Records from a data source
=== Begin Enclosure ===

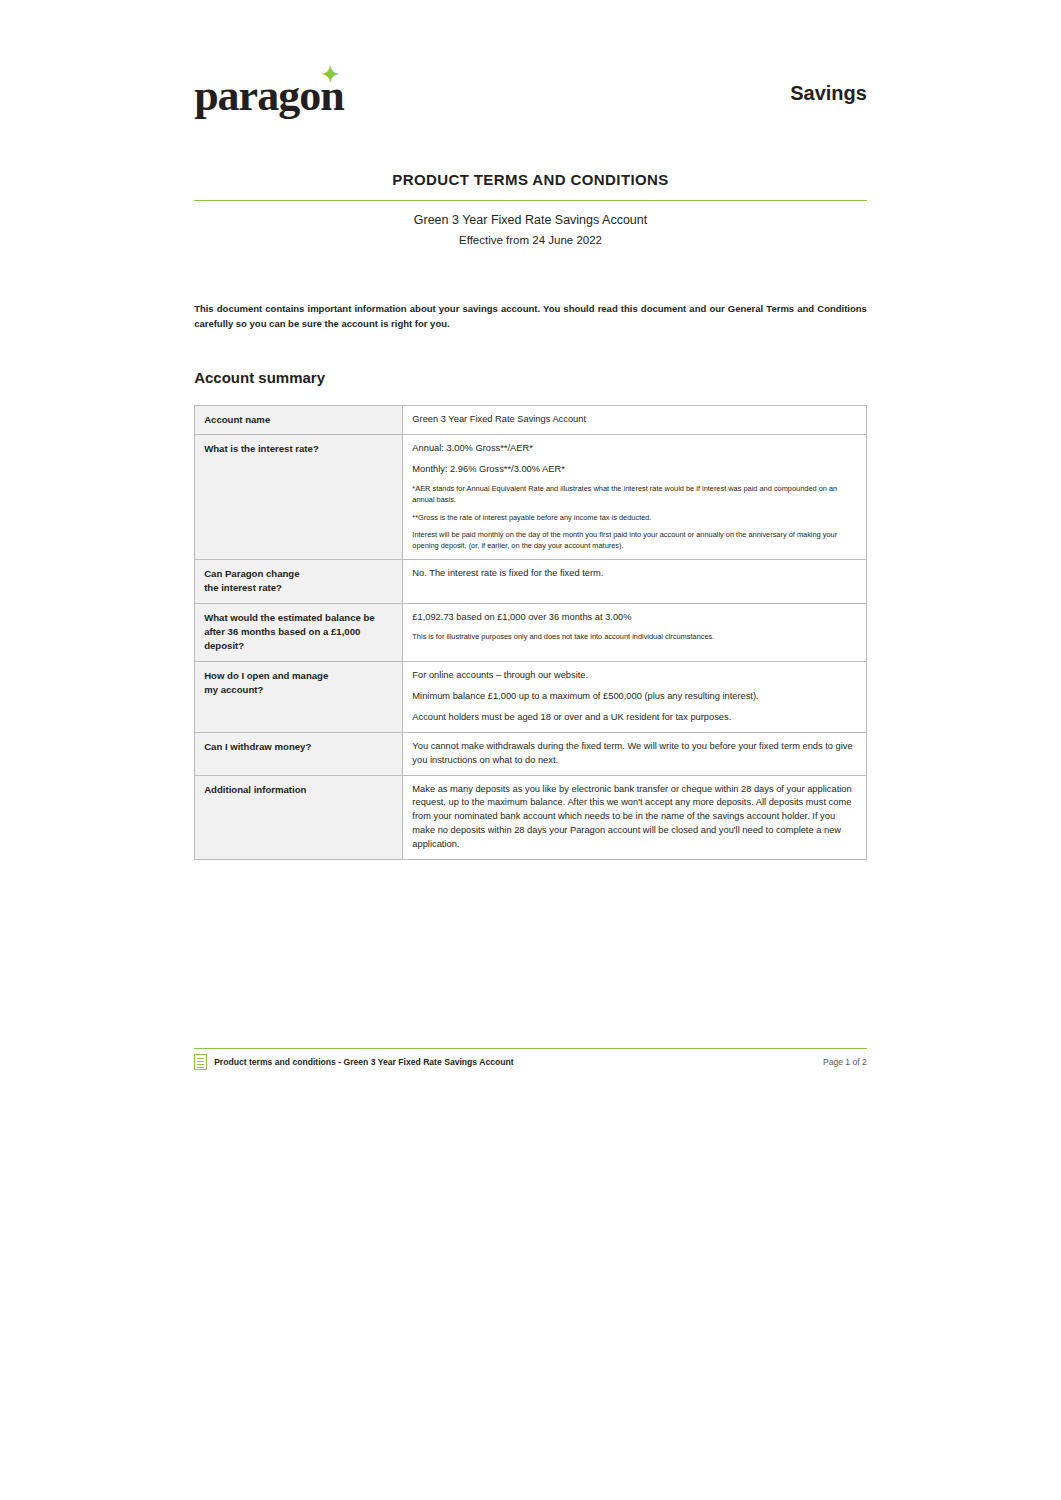parag✦on
Savings
Product Terms and Conditions
Green 3 Year Fixed Rate Savings Account Effective from 24 June 2022
This document contains important information about your savings account. You should read this document and our General Terms and Conditions carefully so you can be sure the account is right for you.
Account summary
| Account name | Green 3 Year Fixed Rate Savings Account |
| What is the interest rate? | Annual: 3.00% Gross**/AER* Monthly: 2.96% Gross**/3.00% AER* *AER stands for Annual Equivalent Rate and illustrates what the interest rate would be if interest was paid and compounded on an annual basis. **Gross is the rate of interest payable before any income tax is deducted. Interest will be paid monthly on the day of the month you first paid into your account or annually on the anniversary of making your opening deposit, (or, if earlier, on the day your account matures). |
| Can Paragon change the interest rate? | No. The interest rate is fixed for the fixed term. |
| What would the estimated balance be after 36 months based on a £1,000 deposit? | £1,092.73 based on £1,000 over 36 months at 3.00% This is for illustrative purposes only and does not take into account individual circumstances. |
| How do I open and manage my account? | For online accounts – through our website. Minimum balance £1,000 up to a maximum of £500,000 (plus any resulting interest). Account holders must be aged 18 or over and a UK resident for tax purposes. |
| Can I withdraw money? | You cannot make withdrawals during the fixed term. We will write to you before your fixed term ends to give you instructions on what to do next. |
| Additional information | Make as many deposits as you like by electronic bank transfer or cheque within 28 days of your application request, up to the maximum balance. After this we won't accept any more deposits. All deposits must come from your nominated bank account which needs to be in the name of the savings account holder. If you make no deposits within 28 days your Paragon account will be closed and you'll need to complete a new application. |
Product terms and conditions - Green 3 Year Fixed Rate Savings Account
Page 1 of 2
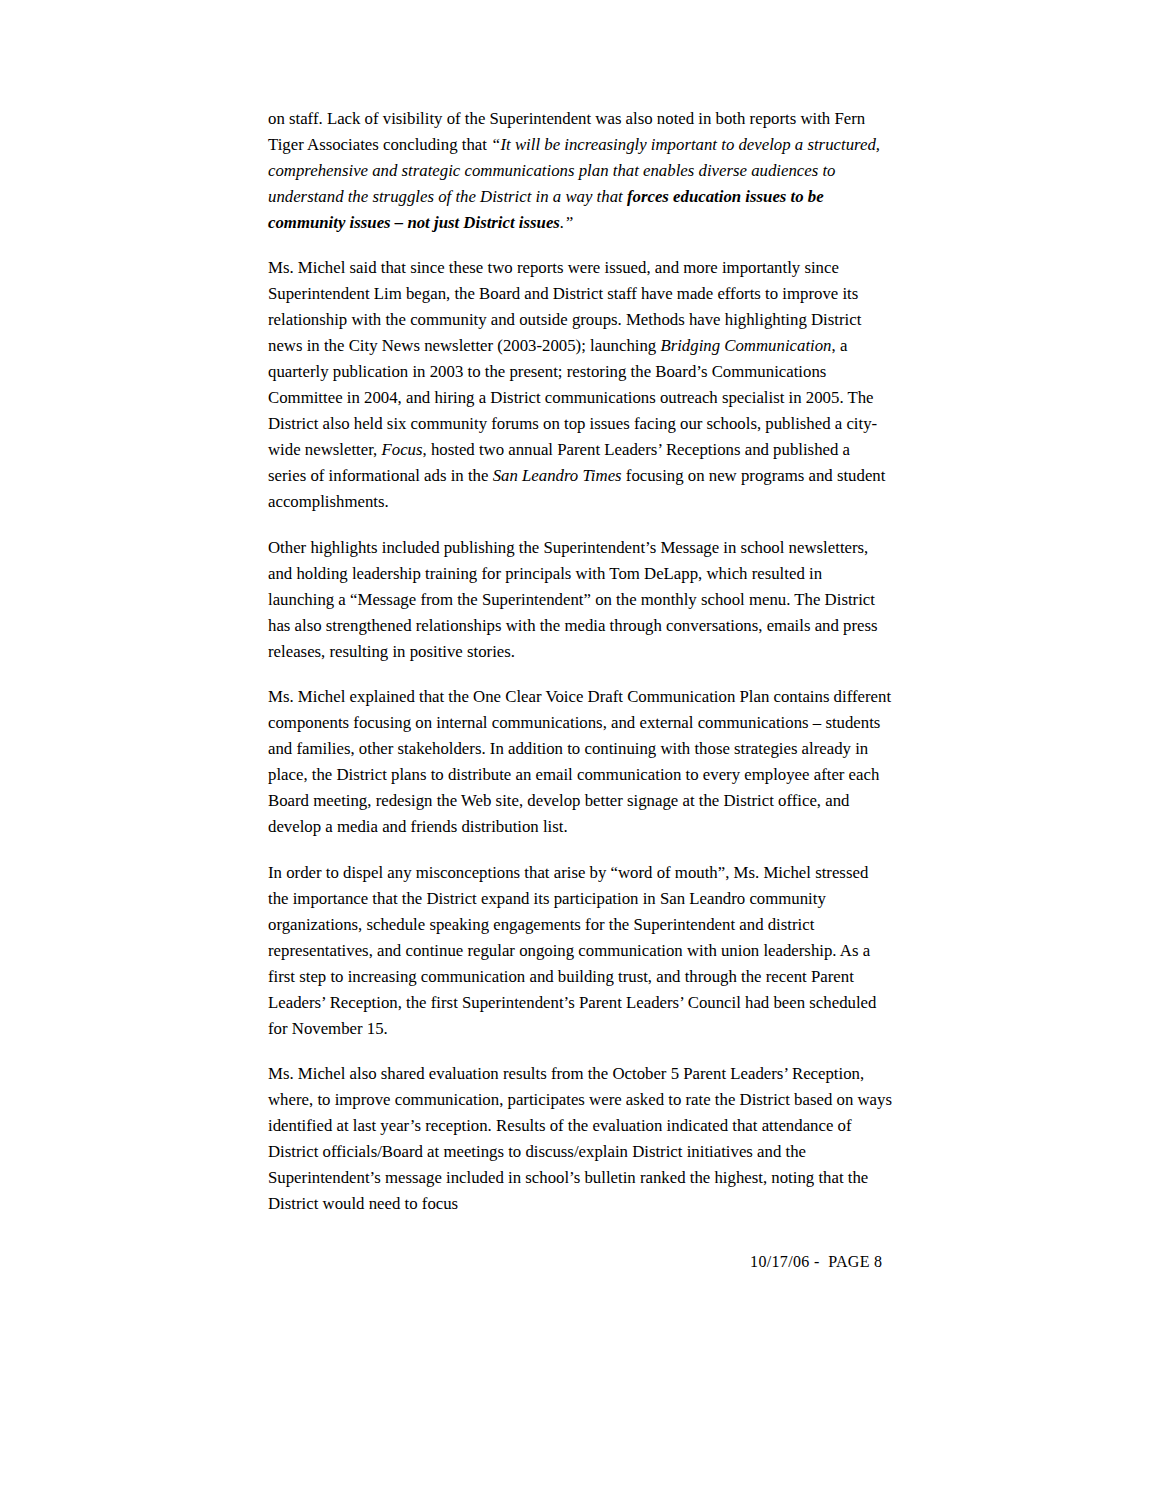on staff. Lack of visibility of the Superintendent was also noted in both reports with Fern Tiger Associates concluding that “It will be increasingly important to develop a structured, comprehensive and strategic communications plan that enables diverse audiences to understand the struggles of the District in a way that forces education issues to be community issues – not just District issues.”
Ms. Michel said that since these two reports were issued, and more importantly since Superintendent Lim began, the Board and District staff have made efforts to improve its relationship with the community and outside groups. Methods have highlighting District news in the City News newsletter (2003-2005); launching Bridging Communication, a quarterly publication in 2003 to the present; restoring the Board’s Communications Committee in 2004, and hiring a District communications outreach specialist in 2005. The District also held six community forums on top issues facing our schools, published a city-wide newsletter, Focus, hosted two annual Parent Leaders’ Receptions and published a series of informational ads in the San Leandro Times focusing on new programs and student accomplishments.
Other highlights included publishing the Superintendent’s Message in school newsletters, and holding leadership training for principals with Tom DeLapp, which resulted in launching a “Message from the Superintendent” on the monthly school menu. The District has also strengthened relationships with the media through conversations, emails and press releases, resulting in positive stories.
Ms. Michel explained that the One Clear Voice Draft Communication Plan contains different components focusing on internal communications, and external communications – students and families, other stakeholders. In addition to continuing with those strategies already in place, the District plans to distribute an email communication to every employee after each Board meeting, redesign the Web site, develop better signage at the District office, and develop a media and friends distribution list.
In order to dispel any misconceptions that arise by “word of mouth”, Ms. Michel stressed the importance that the District expand its participation in San Leandro community organizations, schedule speaking engagements for the Superintendent and district representatives, and continue regular ongoing communication with union leadership. As a first step to increasing communication and building trust, and through the recent Parent Leaders’ Reception, the first Superintendent’s Parent Leaders’ Council had been scheduled for November 15.
Ms. Michel also shared evaluation results from the October 5 Parent Leaders’ Reception, where, to improve communication, participates were asked to rate the District based on ways identified at last year’s reception. Results of the evaluation indicated that attendance of District officials/Board at meetings to discuss/explain District initiatives and the Superintendent’s message included in school’s bulletin ranked the highest, noting that the District would need to focus
10/17/06 - PAGE 8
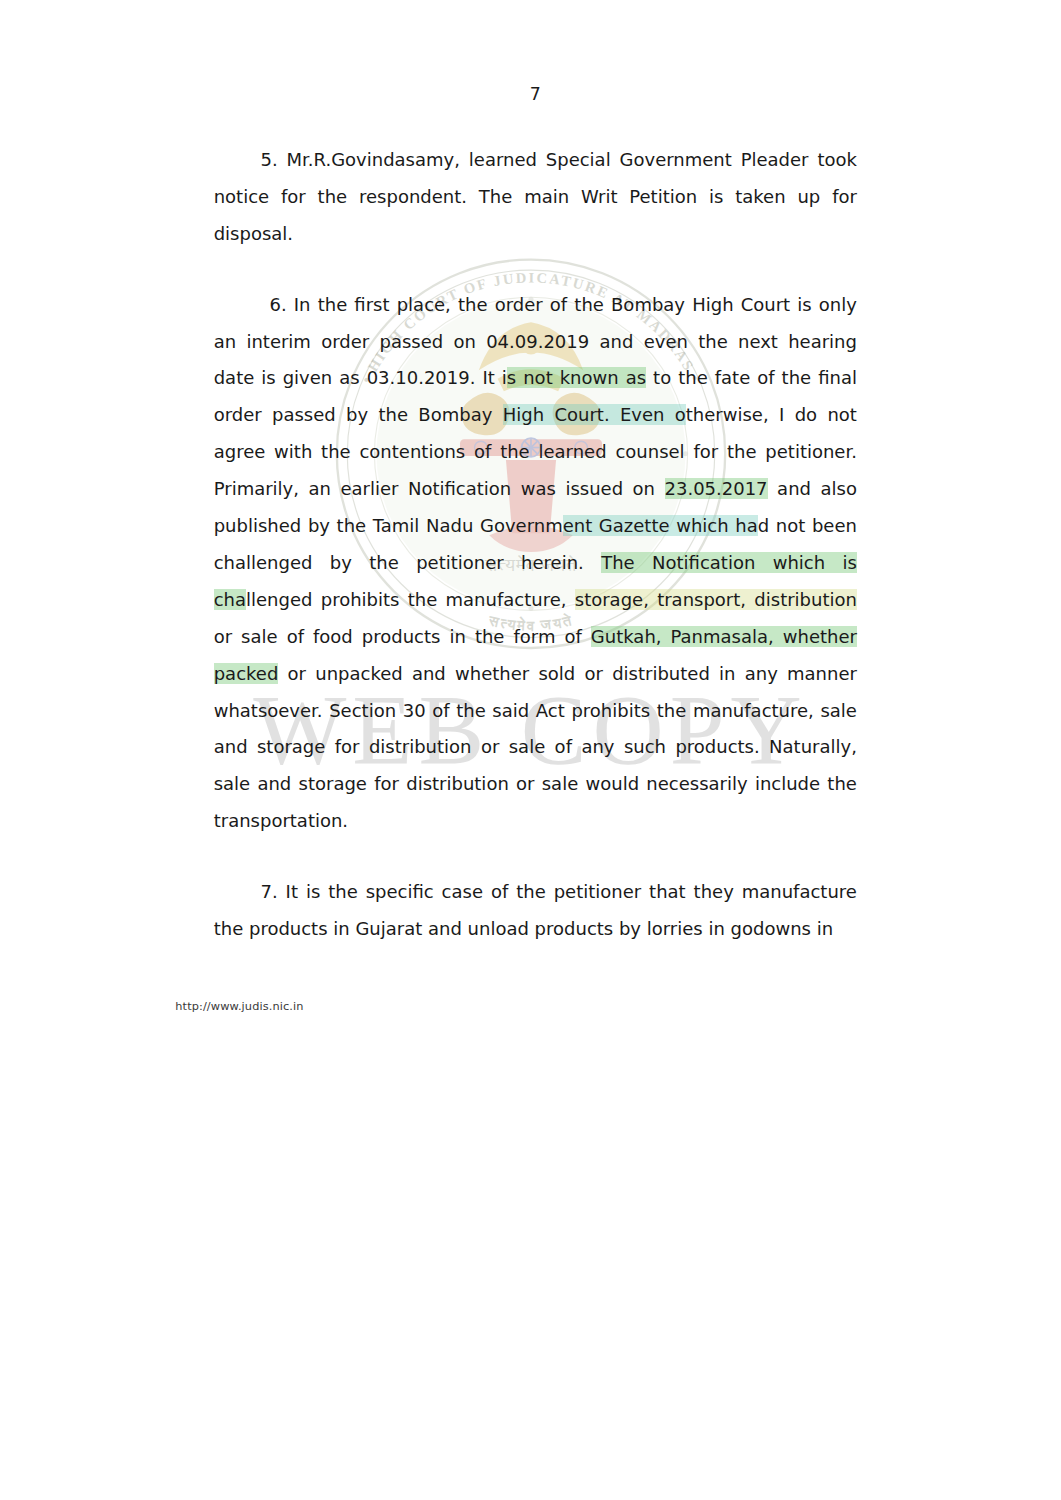• HIGH COURT OF JUDICATURE AT MADRAS • सत्यमेव जयते
सत्यमेव जयते
WEB COPY
7
5. Mr.R.Govindasamy, learned Special Government Pleader took notice for the respondent. The main Writ Petition is taken up for disposal.
6. In the first place, the order of the Bombay High Court is only an interim order passed on 04.09.2019 and even the next hearing date is given as 03.10.2019. It is not known as to the fate of the final order passed by the Bombay High Court. Even otherwise, I do not agree with the contentions of the learned counsel for the petitioner. Primarily, an earlier Notification was issued on 23.05.2017 and also published by the Tamil Nadu Government Gazette which had not been challenged by the petitioner herein. The Notification which is challenged prohibits the manufacture, storage, transport, distribution or sale of food products in the form of Gutkah, Panmasala, whether packed or unpacked and whether sold or distributed in any manner whatsoever. Section 30 of the said Act prohibits the manufacture, sale and storage for distribution or sale of any such products. Naturally, sale and storage for distribution or sale would necessarily include the transportation.
7. It is the specific case of the petitioner that they manufacture the products in Gujarat and unload products by lorries in godowns in
http://www.judis.nic.in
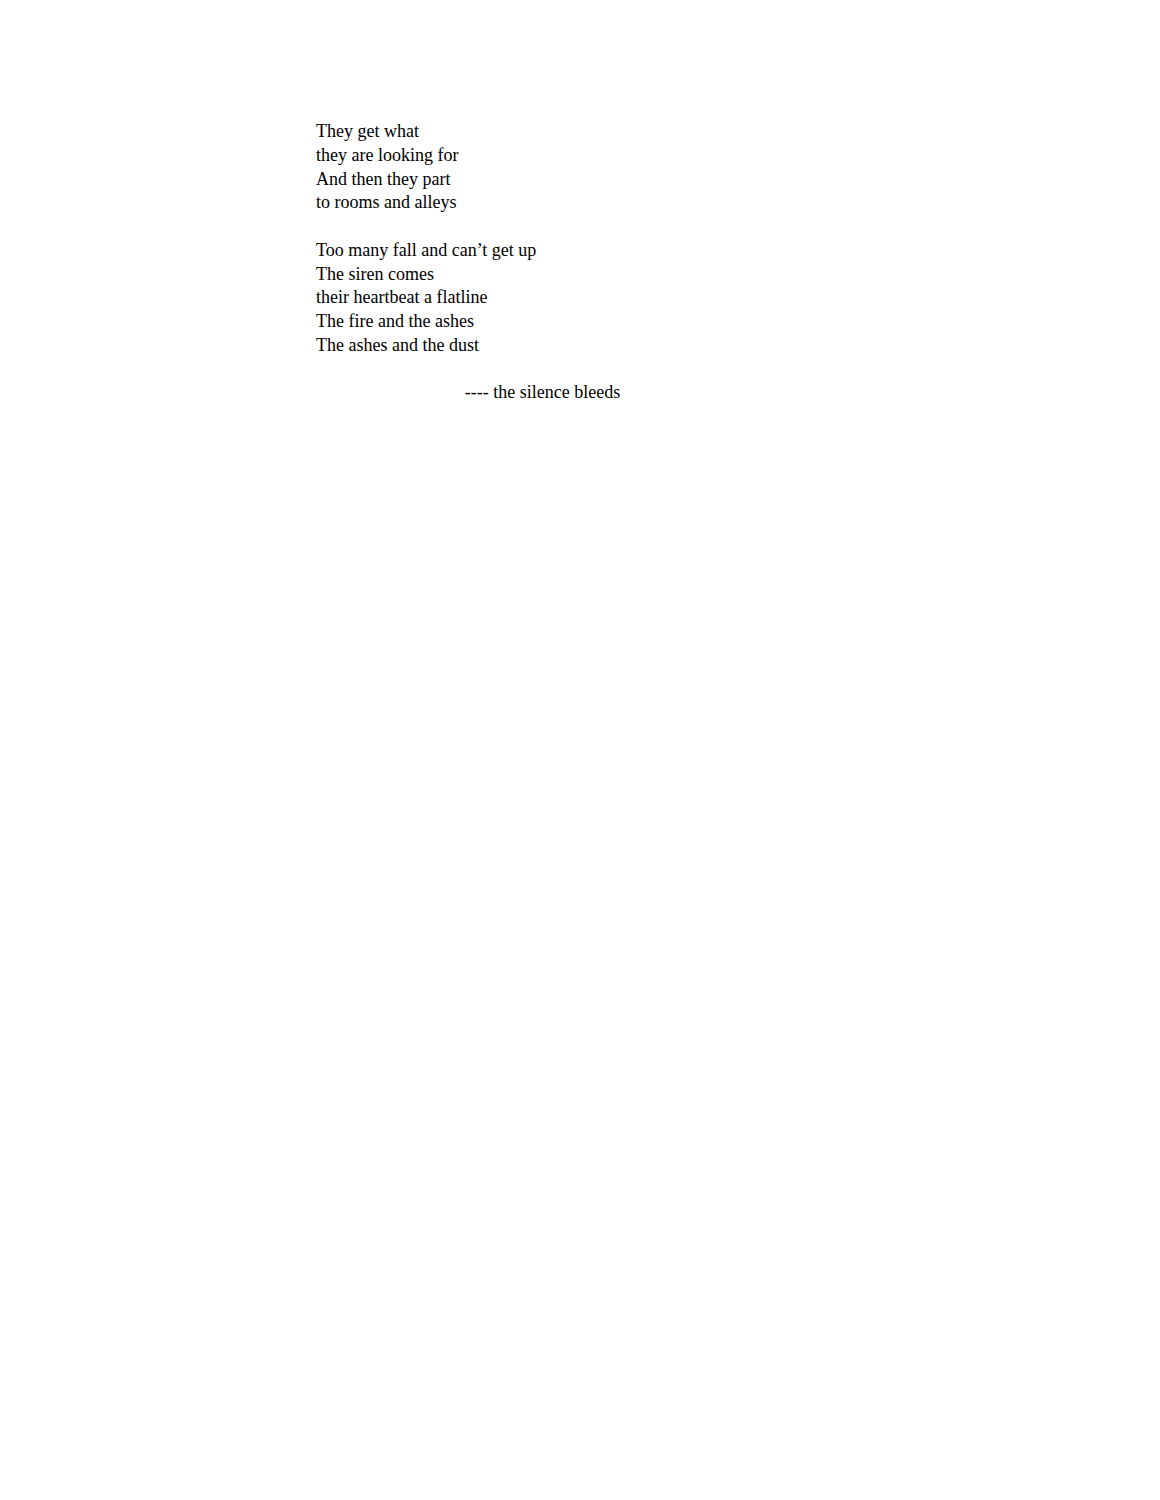They get what
they are looking for
And then they part
to rooms and alleys
Too many fall and can’t get up
The siren comes
their heartbeat a flatline
The fire and the ashes
The ashes and the dust
---- the silence bleeds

=== End Enclosure ===

### Your objective
Could you set down every entry above exactly as it stands, with no images?

### Task output
parag✦on
Savings
Product Terms and Conditions
Green 3 Year Fixed Rate Savings Account Effective from 24 June 2022
This document contains important information about your savings account. You should read this document and our General Terms and Conditions carefully so you can be sure the account is right for you.
Account summary
| Account name | Green 3 Year Fixed Rate Savings Account |
| What is the interest rate? | Annual: 3.00% Gross**/AER* Monthly: 2.96% Gross**/3.00% AER* *AER stands for Annual Equivalent Rate and illustrates what the interest rate would be if interest was paid and compounded on an annual basis. **Gross is the rate of interest payable before any income tax is deducted. Interest will be paid monthly on the day of the month you first paid into your account or annually on the anniversary of making your opening deposit, (or, if earlier, on the day your account matures). |
| Can Paragon change the interest rate? | No. The interest rate is fixed for the fixed term. |
| What would the estimated balance be after 36 months based on a £1,000 deposit? | £1,092.73 based on £1,000 over 36 months at 3.00% This is for illustrative purposes only and does not take into account individual circumstances. |
| How do I open and manage my account? | For online accounts – through our website. Minimum balance £1,000 up to a maximum of £500,000 (plus any resulting interest). Account holders must be aged 18 or over and a UK resident for tax purposes. |
| Can I withdraw money? | You cannot make withdrawals during the fixed term. We will write to you before your fixed term ends to give you instructions on what to do next. |
| Additional information | Make as many deposits as you like by electronic bank transfer or cheque within 28 days of your application request, up to the maximum balance. After this we won't accept any more deposits. All deposits must come from your nominated bank account which needs to be in the name of the savings account holder. If you make no deposits within 28 days your Paragon account will be closed and you'll need to complete a new application. |
Product terms and conditions - Green 3 Year Fixed Rate Savings Account
Page 1 of 2
on staff. Lack of visibility of the Superintendent was also noted in both reports with Fern Tiger Associates concluding that “It will be increasingly important to develop a structured, comprehensive and strategic communications plan that enables diverse audiences to understand the struggles of the District in a way that forces education issues to be community issues – not just District issues.”
Ms. Michel said that since these two reports were issued, and more importantly since Superintendent Lim began, the Board and District staff have made efforts to improve its relationship with the community and outside groups. Methods have highlighting District news in the City News newsletter (2003-2005); launching Bridging Communication, a quarterly publication in 2003 to the present; restoring the Board’s Communications Committee in 2004, and hiring a District communications outreach specialist in 2005. The District also held six community forums on top issues facing our schools, published a city-wide newsletter, Focus, hosted two annual Parent Leaders’ Receptions and published a series of informational ads in the San Leandro Times focusing on new programs and student accomplishments.
Other highlights included publishing the Superintendent’s Message in school newsletters, and holding leadership training for principals with Tom DeLapp, which resulted in launching a “Message from the Superintendent” on the monthly school menu. The District has also strengthened relationships with the media through conversations, emails and press releases, resulting in positive stories.
Ms. Michel explained that the One Clear Voice Draft Communication Plan contains different components focusing on internal communications, and external communications – students and families, other stakeholders. In addition to continuing with those strategies already in place, the District plans to distribute an email communication to every employee after each Board meeting, redesign the Web site, develop better signage at the District office, and develop a media and friends distribution list.
In order to dispel any misconceptions that arise by “word of mouth”, Ms. Michel stressed the importance that the District expand its participation in San Leandro community organizations, schedule speaking engagements for the Superintendent and district representatives, and continue regular ongoing communication with union leadership. As a first step to increasing communication and building trust, and through the recent Parent Leaders’ Reception, the first Superintendent’s Parent Leaders’ Council had been scheduled for November 15.
Ms. Michel also shared evaluation results from the October 5 Parent Leaders’ Reception, where, to improve communication, participates were asked to rate the District based on ways identified at last year’s reception. Results of the evaluation indicated that attendance of District officials/Board at meetings to discuss/explain District initiatives and the Superintendent’s message included in school’s bulletin ranked the highest, noting that the District would need to focus
10/17/06 - PAGE 8
• HIGH COURT OF JUDICATURE AT MADRAS • सत्यमेव जयते
सत्यमेव जयते
WEB COPY
7
5. Mr.R.Govindasamy, learned Special Government Pleader took notice for the respondent. The main Writ Petition is taken up for disposal.
6. In the first place, the order of the Bombay High Court is only an interim order passed on 04.09.2019 and even the next hearing date is given as 03.10.2019. It is not known as to the fate of the final order passed by the Bombay High Court. Even otherwise, I do not agree with the contentions of the learned counsel for the petitioner. Primarily, an earlier Notification was issued on 23.05.2017 and also published by the Tamil Nadu Government Gazette which had not been challenged by the petitioner herein. The Notification which is challenged prohibits the manufacture, storage, transport, distribution or sale of food products in the form of Gutkah, Panmasala, whether packed or unpacked and whether sold or distributed in any manner whatsoever. Section 30 of the said Act prohibits the manufacture, sale and storage for distribution or sale of any such products. Naturally, sale and storage for distribution or sale would necessarily include the transportation.
7. It is the specific case of the petitioner that they manufacture the products in Gujarat and unload products by lorries in godowns in
http://www.judis.nic.in
They get what
they are looking for
And then they part
to rooms and alleys
Too many fall and can’t get up
The siren comes
their heartbeat a flatline
The fire and the ashes
The ashes and the dust
---- the silence bleeds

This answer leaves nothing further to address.